Saturday, 1 June 2013

CORPUS CHRISTI - THE FEAST OF THE BODY AND BLOOD OF CHRIST - THE EUCHARIST IS LIFE

To read the texts click on the texts: Gen 14:18-20; 1 Cor 11:23-26; Lk 9:11b-17

The placement of the pericope on the feeding of the five thousand in Luke is in an extremely significant position and this must be understood if the significance of the miracle is to be understood in its entirety. Immediately after Jesus sends his disciples out on mission, Luke inserts the question that Herod asks about Jesus’ identity. This is followed by the return of the twelve, the feeding of the five thousand and a repetition of the question of Jesus’ identity. The placement of these incidents in this order is to indicate that Christology and mission, proclaiming Christ and doing what he would have done are wedded as two sides of the same reality. Jesus’ identity is revealed in what he is and does and what he calls others to be and do. By the same token, those who desire to see and know who Jesus is will see and know him only if they respond to his call to preach the gospel, heal the sick, and feed the hungry. This forms the background for the meaning of the text and also for the meaning of the feast of Corpus Christi, the Body and Blood of Christ, the Eucharist.

The Eucharist which is often relegated to the level of the ritual was never meant to be merely that.
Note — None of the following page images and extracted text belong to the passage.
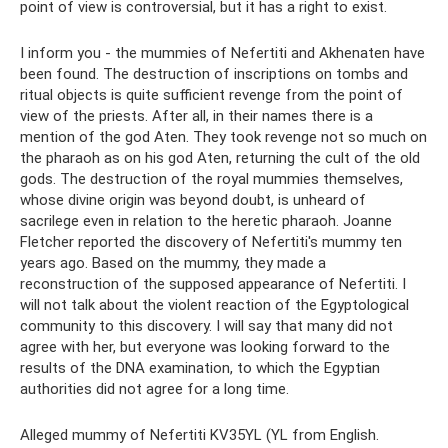
point of view is controversial, but it has a right to exist.
I inform you - the mummies of Nefertiti and Akhenaten have
been found. The destruction of inscriptions on tombs and
ritual objects is quite sufficient revenge from the point of
view of the priests. After all, in their names there is a
mention of the god Aten. They took revenge not so much on
the pharaoh as on his god Aten, returning the cult of the old
gods. The destruction of the royal mummies themselves,
whose divine origin was beyond doubt, is unheard of
sacrilege even in relation to the heretic pharaoh. Joanne
Fletcher reported the discovery of Nefertiti's mummy ten
years ago. Based on the mummy, they made a
reconstruction of the supposed appearance of Nefertiti. I
will not talk about the violent reaction of the Egyptological
community to this discovery. I will say that many did not
agree with her, but everyone was looking forward to the
results of the DNA examination, to which the Egyptian
authorities did not agree for a long time.
Alleged mummy of Nefertiti KV35YL (YL from English.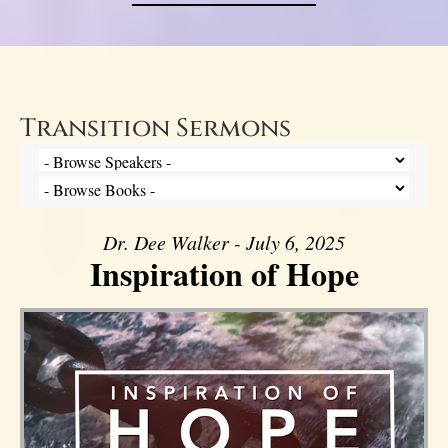
Transition Sermons
Dr. Dee Walker - July 6, 2025
Inspiration of Hope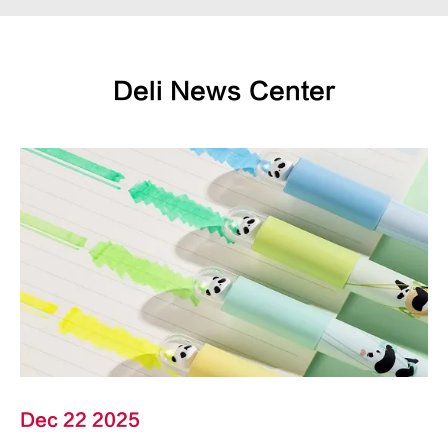
Deli News Center
Dec 22 2025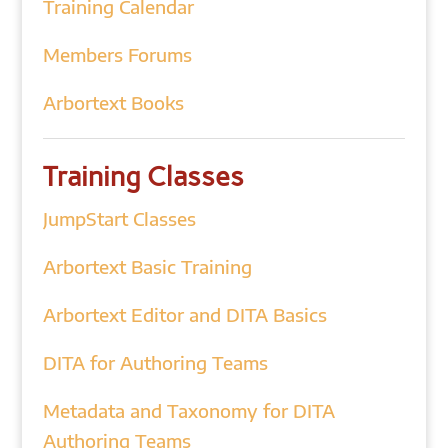
Training Calendar
Members Forums
Arbortext Books
Training Classes
JumpStart Classes
Arbortext Basic Training
Arbortext Editor and DITA Basics
DITA for Authoring Teams
Metadata and Taxonomy for DITA
Authoring Teams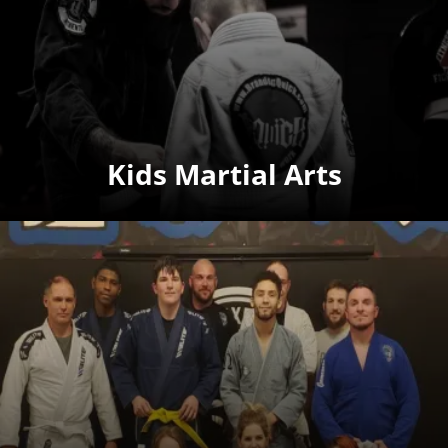
Kids Martial Arts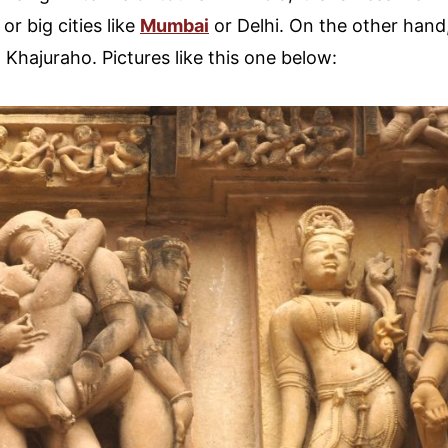
, or big cities like
Mumbai
or Delhi. On the other hand
Khajuraho. Pictures like this one below: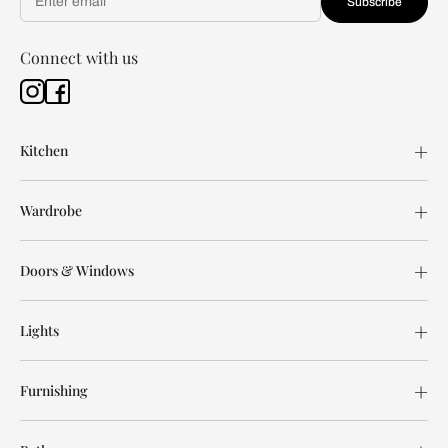
Subscribe
Connect with us
Kitchen
Wardrobe
Doors & Windows
Lights
Furnishing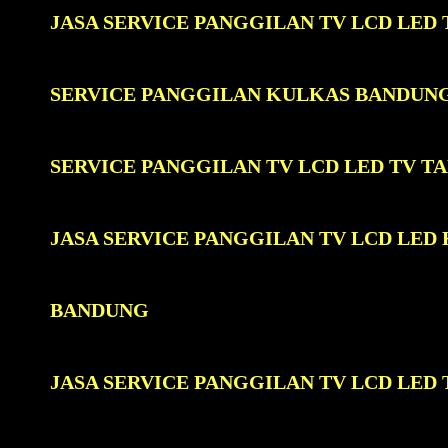
JASA SERVICE PANGGILAN TV LCD LE
SERVICE PANGGILAN KULKAS BANDUN
SERVICE PANGGILAN TV LCD LED TV 
JASA SERVICE PANGGILAN TV LCD LE
BANDUNG
JASA SERVICE PANGGILAN TV LCD LE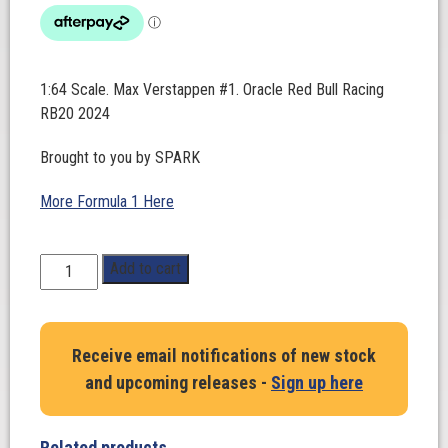
1:64 Scale. Max Verstappen #1. Oracle Red Bull Racing
RB20 2024
Brought to you by SPARK
More Formula 1 Here
1:64
Add to cart
Scale.
Max
Verstappen
Receive email notifications of new stock
#1.
and upcoming releases -
Sign up here
Oracle
Red
Bull
Related products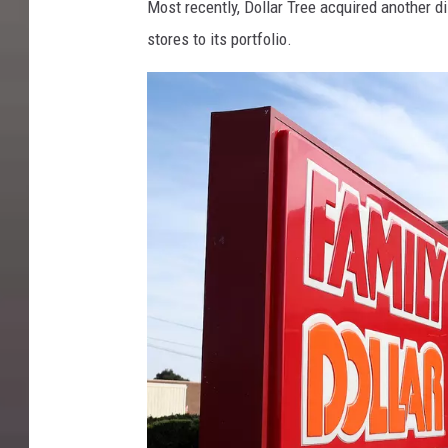
Most recently, Dollar Tree acquired another 
stores to its portfolio.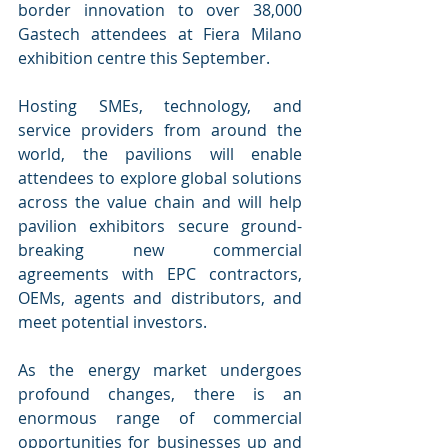
border innovation to over 38,000 
Gastech attendees at Fiera Milano 
exhibition centre this September.
Hosting SMEs, technology, and 
service providers from around the 
world, the pavilions will enable 
attendees to explore global solutions 
across the value chain and will help 
pavilion exhibitors secure ground-
breaking new commercial 
agreements with EPC contractors, 
OEMs, agents and distributors, and 
meet potential investors. 
As the energy market undergoes 
profound changes, there is an 
enormous range of commercial 
opportunities for businesses up and 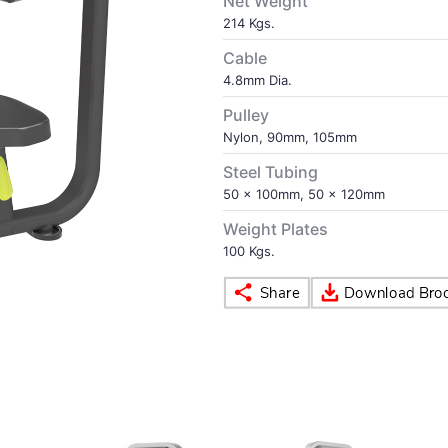
Net Weight
214 Kgs.
Cable
4.8mm Dia.
Pulley
Nylon, 90mm, 105mm
Steel Tubing
50 x 100mm, 50 x 120mm
Weight Plates
100 Kgs.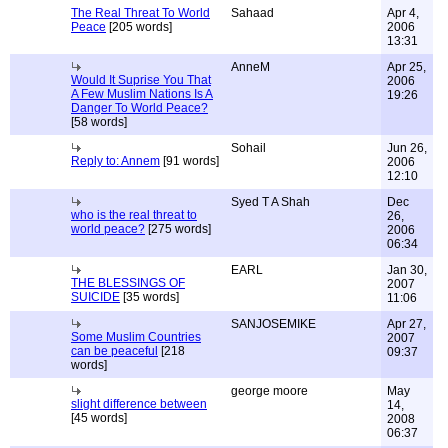
The Real Threat To World
Sahaad
Apr 4,
Peace
[205 words]
2006
13:31
AnneM
Apr 25,
Would It Suprise You That
2006
A Few Muslim Nations Is A
19:26
Danger To World Peace?
[58 words]
Sohail
Jun 26,
Reply to: Annem
[91 words]
2006
12:10
Syed T A Shah
Dec
who is the real threat to
26,
world peace?
[275 words]
2006
06:34
EARL
Jan 30,
THE BLESSINGS OF
2007
SUICIDE
[35 words]
11:06
SANJOSEMIKE
Apr 27,
Some Muslim Countries
2007
can be peaceful
[218
09:37
words]
george moore
May
slight difference between
14,
[45 words]
2008
06:37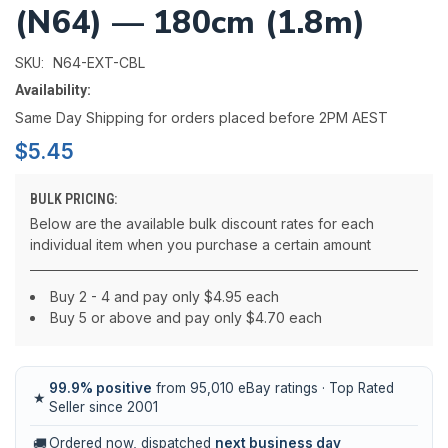
(N64) — 180cm (1.8m)
N64-EXT-CBL
SKU:
Availability:
Same Day Shipping for orders placed before 2PM AEST
$5.45
BULK PRICING:
Below are the available bulk discount rates for each
individual item when you purchase a certain amount
Buy 2 - 4 and pay only $4.95 each
Buy 5 or above and pay only $4.70 each
99.9% positive
from 95,010 eBay ratings · Top Rated
★
Seller since 2001
🚚
Ordered now, dispatched
next business day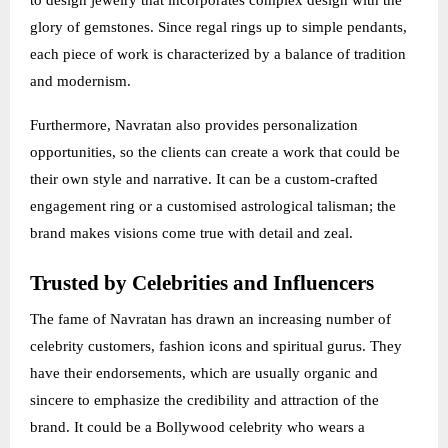
to design jewelry that incorporates complex design with the
glory of gemstones. Since regal rings up to simple pendants,
each piece of work is characterized by a balance of tradition
and modernism.
Furthermore, Navratan also provides personalization
opportunities, so the clients can create a work that could be
their own style and narrative. It can be a custom-crafted
engagement ring or a customised astrological talisman; the
brand makes visions come true with detail and zeal.
Trusted by Celebrities and Influencers
The fame of Navratan has drawn an increasing number of
celebrity customers, fashion icons and spiritual gurus. They
have their endorsements, which are usually organic and
sincere to emphasize the credibility and attraction of the
brand. It could be a Bollywood celebrity who wears a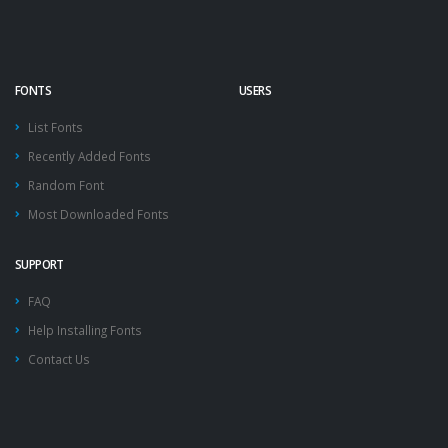
FONTS
USERS
List Fonts
Recently Added Fonts
Random Font
Most Downloaded Fonts
SUPPORT
FAQ
Help Installing Fonts
Contact Us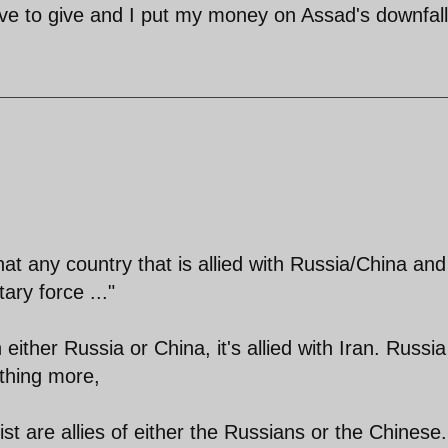
ve to give and I put my money on Assad's downfall
at any country that is allied with Russia/China and
ary force ..."
ith either Russia or China, it's allied with Iran. Russi
thing more,
ist are allies of either the Russians or the Chinese.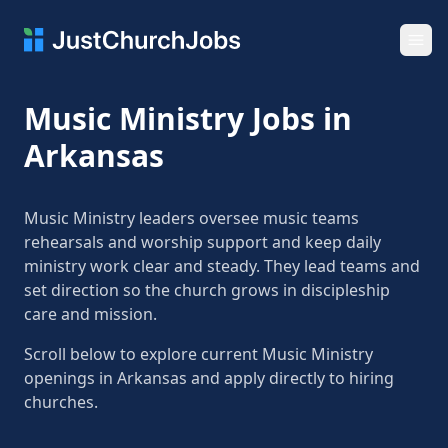
Ope
Music Ministry Jobs in
Arkansas
Music Ministry leaders oversee music teams
rehearsals and worship support and keep daily
ministry work clear and steady. They lead teams and
set direction so the church grows in discipleship
care and mission.
Scroll below to explore current Music Ministry
openings in Arkansas and apply directly to hiring
churches.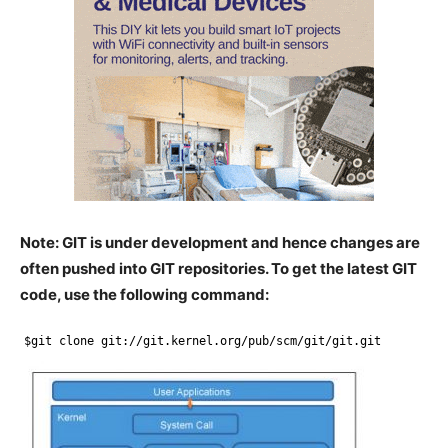
Note: GIT is under development and hence changes are
often pushed into GIT repositories. To get the latest GIT
code, use the following command:
$git clone git:
//git
.kernel.org
/pub/scm/git/git
.git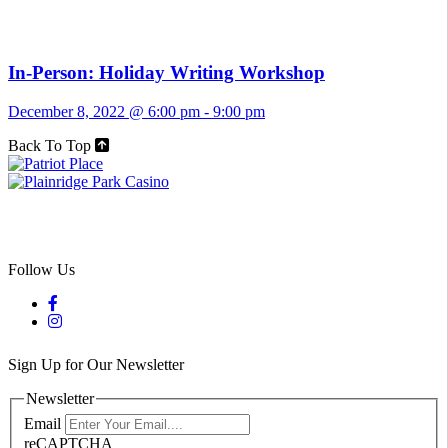
In-Person: Holiday Writing Workshop
December 8, 2022 @ 6:00 pm
-
9:00 pm
Back To Top
Follow Us
Sign Up for Our Newsletter
Newsletter
Email
reCAPTCHA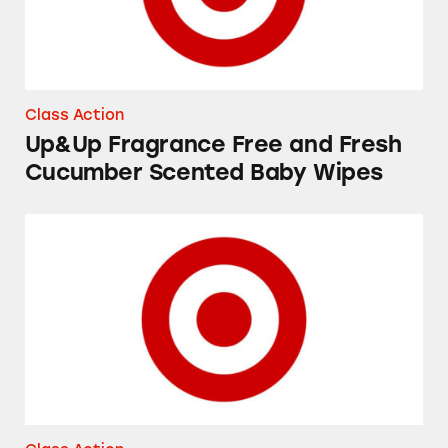
Class Action
Up&Up Fragrance Free and Fresh
Cucumber Scented Baby Wipes
Favorite Day and Good & Gather “Yogurt Cov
The blessing at the end of the ritual states that those who have partaken of the Eucharist are sent forth to love and serve just as Jesus loved and served. The disciples are thus always expected to go beyond the ritual and take the Eucharist to the world.  This is why when Jesus saw the crowds following him, he not only welcomed them, spoke about the kingdom of God but also healed and cured those who needed to be made whole. Not content with that, Jesus further ordered his disciples that the crowds be fed with bread that the disciples were expected to provide. He then shows them how. The sequence of scenes in Luke suggests the deeper meaning of the feeding: Because Jesus fed the multitude; his disciples saw that he was God’s anointed one. This combination of the feeding of the five thousand and Peter’s confession in Luke suggests that the recognition of Jesus as the Christ of God is linked to his action of reaching out to feed the hungry. It is also a signal of what the Eucharist is really meant to be.

Thus the Body of Christ today cannot be restricted to the bread and wine that is broken and shared on the altar. It is also made up of the community who participate in this act. The second reading of today makes precisely this point. The “remembrance” to which the Corinthian community and those who partake in the Eucharist are called is not merely to a past event but to making the past present. The narrated history in the Eucharist becomes also the history of the partakers. The past of the event becomes their present. When they do this they begin to “proclaim” even in the present the Lord’s death until he comes. This means that they live out fully the implications of partaking in the body of Christ. Their faith makes itself known through who they become and what they do. This faith which is alive and active manifests itself to others and makes an impact on them. Others want to know what it is about the Christian community that makes them what they are and gives them the motivation for what they do.  The Eucharist, by what it remembers and proclaims, scans the whole story of redemption in Christ and repeats for the believers the true scope and setting of the life they are called to live together. Every time believers take part in the supper of the Lord, they relive God’s story as revealed in the Christ event. If they live it as they should, their very lives will become a fitting proclamation of the gospel to the world. Therefore, the Eucharist is communion in a double sense: It is the most intimate sharing and participation with Christ, but that communion with Christ is already also the sharing in and with other believers who by definition are also those “in Christ.” The Eucharist is thus both personal and communal, inextricably. While on the one hand each individual receives the whole body of Christ, on the other hand the whole community gathered together in faith also receives the whole body and becomes that body.

In a sense therefore, the Eucharist never ends. It goes on and on. As the identity of Jesus was revealed after the feeding of the five thousand, an act which shows concern, compassion and empathy so will the identity of believers be revealed not merely when they receive the body of Christ at the ritual but when they who have received the body of Christ become also that Body. They do this by going out like Christ into the world and daring to become bread for everyone they meet. 

1 comment:

  1. Dear Fr.Errol
    Wishing you and all out there a very happy feast.
    Yes, we have to do our best in whatever little way we can and whatever way we possibly can to be 'bread' for everyone we meet or at least someone to begin with.